A 91-year-old freshman state representative has angered a Dover Community Partners staffer for his comments he doesn't support state funding for "the crazy people" who should be sent to "Siberia."...
Where does he get his ideas?
Martin Harty of Barrington made the comments to Sharon Omand, a program manager at Community Partners, which provides behavioral health and developmental services for Strafford County.
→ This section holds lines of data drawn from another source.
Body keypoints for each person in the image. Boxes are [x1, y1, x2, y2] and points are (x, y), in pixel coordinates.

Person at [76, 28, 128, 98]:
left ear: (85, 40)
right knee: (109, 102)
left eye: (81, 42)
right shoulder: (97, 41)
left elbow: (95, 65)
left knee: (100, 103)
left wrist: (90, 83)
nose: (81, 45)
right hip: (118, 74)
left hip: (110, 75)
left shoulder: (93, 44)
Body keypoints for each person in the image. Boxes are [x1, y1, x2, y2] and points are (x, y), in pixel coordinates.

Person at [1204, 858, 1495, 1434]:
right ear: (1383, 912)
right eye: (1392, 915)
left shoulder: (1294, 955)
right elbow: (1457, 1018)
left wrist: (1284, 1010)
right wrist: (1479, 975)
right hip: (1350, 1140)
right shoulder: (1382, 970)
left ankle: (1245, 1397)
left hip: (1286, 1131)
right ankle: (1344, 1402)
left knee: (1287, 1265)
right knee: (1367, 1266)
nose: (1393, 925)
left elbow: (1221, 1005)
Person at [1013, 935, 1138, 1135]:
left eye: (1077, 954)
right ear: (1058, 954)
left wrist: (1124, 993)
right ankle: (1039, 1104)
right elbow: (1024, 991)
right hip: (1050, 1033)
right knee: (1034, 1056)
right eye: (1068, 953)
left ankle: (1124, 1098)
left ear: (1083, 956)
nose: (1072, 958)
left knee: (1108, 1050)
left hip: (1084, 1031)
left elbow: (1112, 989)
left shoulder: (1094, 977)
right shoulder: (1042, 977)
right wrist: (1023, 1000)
Omand had called Harty and other legislators to discuss measures in the proposed House Republican state budget that would make significant cuts to mental health services.
Omand told Foster's that Harty told her he disagreed with her about the need for funds for mental health services and he believed in eugenics.
"The world population has gotten too big and the world is being inherited by too many defective people," he told her.
Explaining his thoughts, Harty said one of his main concerns is population explosion, and he is wary of funding a social issue that can't really be helped...
Harty referenced science fiction writer Isaac Asimov and his stories about a pending population explosion as someone whose messages he is "in tune with."When I sent the link to a few usual suspects, Eileen Gunn pointed out that Harty was most likely channelling Cyril Kornbluth's satirical short story 'The Marching Morons', in which the US has become populated by lowbrows kept content by shoddy consumer goods and pointless jobs. In fact, Harty's idea about sending inverts Kornbluth's scenario: in 'The Marching Morons', the high-IQ elite have set up an Arctic retreat from the stresses of trying to run the US. As for Harty's claim of 'being in tune with' Asimov's messages about the population explosion, I really don't think so. Asimov, ever the rationalist, believed that the solution to over-population lay in promoting voluntary contraception, encouraging homosexuality, and world government. Not, I think, the typical views of a Republican - even of the New Hampshire variety.
Question - I have a vague memory, exclusive of title and author, of a short story in which criminals were sent to a walled territory to do as they would. Anyone know anything about this? Or of any SF scenario, apart from HG Wells' 'The Country of the Blind' or John Varley's 'The Persistence of Vision' where the differently-abled have either volunteered for, or have been driven into, exile?